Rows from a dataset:

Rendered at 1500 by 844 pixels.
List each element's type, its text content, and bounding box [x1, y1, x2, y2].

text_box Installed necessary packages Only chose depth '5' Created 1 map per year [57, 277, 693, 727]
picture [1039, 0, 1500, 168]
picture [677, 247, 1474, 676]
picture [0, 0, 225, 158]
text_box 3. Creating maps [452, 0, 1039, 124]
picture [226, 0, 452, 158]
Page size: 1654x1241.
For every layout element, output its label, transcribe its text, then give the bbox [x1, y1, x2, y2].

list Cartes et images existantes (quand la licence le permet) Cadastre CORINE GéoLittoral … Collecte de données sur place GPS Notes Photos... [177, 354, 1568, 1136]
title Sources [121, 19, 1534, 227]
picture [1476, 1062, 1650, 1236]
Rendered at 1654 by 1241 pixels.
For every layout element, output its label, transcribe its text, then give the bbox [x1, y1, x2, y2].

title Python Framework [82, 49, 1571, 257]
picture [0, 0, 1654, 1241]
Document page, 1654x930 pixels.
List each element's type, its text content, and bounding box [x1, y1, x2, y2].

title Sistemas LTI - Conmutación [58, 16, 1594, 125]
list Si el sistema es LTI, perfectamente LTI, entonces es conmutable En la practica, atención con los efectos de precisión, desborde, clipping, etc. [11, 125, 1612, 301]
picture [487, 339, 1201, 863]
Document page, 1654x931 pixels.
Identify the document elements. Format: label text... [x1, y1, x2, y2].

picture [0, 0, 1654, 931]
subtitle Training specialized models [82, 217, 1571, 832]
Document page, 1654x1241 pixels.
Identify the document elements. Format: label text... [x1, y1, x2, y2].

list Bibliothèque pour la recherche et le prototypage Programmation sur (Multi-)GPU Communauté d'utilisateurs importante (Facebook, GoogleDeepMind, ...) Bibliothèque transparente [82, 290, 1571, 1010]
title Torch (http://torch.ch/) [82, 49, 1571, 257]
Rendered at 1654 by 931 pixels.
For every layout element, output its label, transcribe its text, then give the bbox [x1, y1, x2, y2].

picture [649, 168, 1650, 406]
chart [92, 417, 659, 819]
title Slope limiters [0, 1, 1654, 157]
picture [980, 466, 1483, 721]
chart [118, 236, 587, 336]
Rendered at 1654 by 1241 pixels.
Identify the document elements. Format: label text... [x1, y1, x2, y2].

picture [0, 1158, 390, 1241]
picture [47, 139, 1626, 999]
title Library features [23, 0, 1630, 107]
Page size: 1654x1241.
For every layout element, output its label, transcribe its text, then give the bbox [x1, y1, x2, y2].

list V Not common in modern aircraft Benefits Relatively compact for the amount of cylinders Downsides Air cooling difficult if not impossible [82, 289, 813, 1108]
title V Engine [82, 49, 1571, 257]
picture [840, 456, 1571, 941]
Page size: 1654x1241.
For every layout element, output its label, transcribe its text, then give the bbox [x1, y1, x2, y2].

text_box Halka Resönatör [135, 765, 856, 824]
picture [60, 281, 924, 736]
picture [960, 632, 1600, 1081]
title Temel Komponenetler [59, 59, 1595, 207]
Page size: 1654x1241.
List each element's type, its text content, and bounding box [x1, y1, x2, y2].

__WRITTEN INSTRUCTION__: Echo every line of this listing back without changing anything.

__SOLUTION__:
Rendered at 1500 by 844 pixels.
List each element's type, its text content, and bounding box [x1, y1, x2, y2].

text_box Installed necessary packages Only chose depth '5' Created 1 map per year [57, 277, 693, 727]
picture [1039, 0, 1500, 168]
picture [677, 247, 1474, 676]
picture [0, 0, 225, 158]
text_box 3. Creating maps [452, 0, 1039, 124]
picture [226, 0, 452, 158]
Page size: 1654x1241.
For every layout element, output its label, transcribe its text, then give the bbox [x1, y1, x2, y2].

list Cartes et images existantes (quand la licence le permet) Cadastre CORINE GéoLittoral … Collecte de données sur place GPS Notes Photos... [177, 354, 1568, 1136]
title Sources [121, 19, 1534, 227]
picture [1476, 1062, 1650, 1236]
Rendered at 1654 by 1241 pixels.
For every layout element, output its label, transcribe its text, then give the bbox [x1, y1, x2, y2].

title Python Framework [82, 49, 1571, 257]
picture [0, 0, 1654, 1241]
Document page, 1654x930 pixels.
List each element's type, its text content, and bounding box [x1, y1, x2, y2].

title Sistemas LTI - Conmutación [58, 16, 1594, 125]
list Si el sistema es LTI, perfectamente LTI, entonces es conmutable En la practica, atención con los efectos de precisión, desborde, clipping, etc. [11, 125, 1612, 301]
picture [487, 339, 1201, 863]
Document page, 1654x931 pixels.
Identify the document elements. Format: label text... [x1, y1, x2, y2].

picture [0, 0, 1654, 931]
subtitle Training specialized models [82, 217, 1571, 832]
Document page, 1654x1241 pixels.
Identify the document elements. Format: label text... [x1, y1, x2, y2].

list Bibliothèque pour la recherche et le prototypage Programmation sur (Multi-)GPU Communauté d'utilisateurs importante (Facebook, GoogleDeepMind, ...) Bibliothèque transparente [82, 290, 1571, 1010]
title Torch (http://torch.ch/) [82, 49, 1571, 257]
Rendered at 1654 by 931 pixels.
For every layout element, output its label, transcribe its text, then give the bbox [x1, y1, x2, y2].

picture [649, 168, 1650, 406]
chart [92, 417, 659, 819]
title Slope limiters [0, 1, 1654, 157]
picture [980, 466, 1483, 721]
chart [118, 236, 587, 336]
Rendered at 1654 by 1241 pixels.
Identify the document elements. Format: label text... [x1, y1, x2, y2].

picture [0, 1158, 390, 1241]
picture [47, 139, 1626, 999]
title Library features [23, 0, 1630, 107]
Page size: 1654x1241.
For every layout element, output its label, transcribe its text, then give the bbox [x1, y1, x2, y2].

list V Not common in modern aircraft Benefits Relatively compact for the amount of cylinders Downsides Air cooling difficult if not impossible [82, 289, 813, 1108]
title V Engine [82, 49, 1571, 257]
picture [840, 456, 1571, 941]
Page size: 1654x1241.
For every layout element, output its label, transcribe its text, then give the bbox [x1, y1, x2, y2].

text_box Halka Resönatör [135, 765, 856, 824]
picture [60, 281, 924, 736]
picture [960, 632, 1600, 1081]
title Temel Komponenetler [59, 59, 1595, 207]
Page size: 1654x1241.
List each element's type, its text content, and bounding box [x1, y1, x2, y2].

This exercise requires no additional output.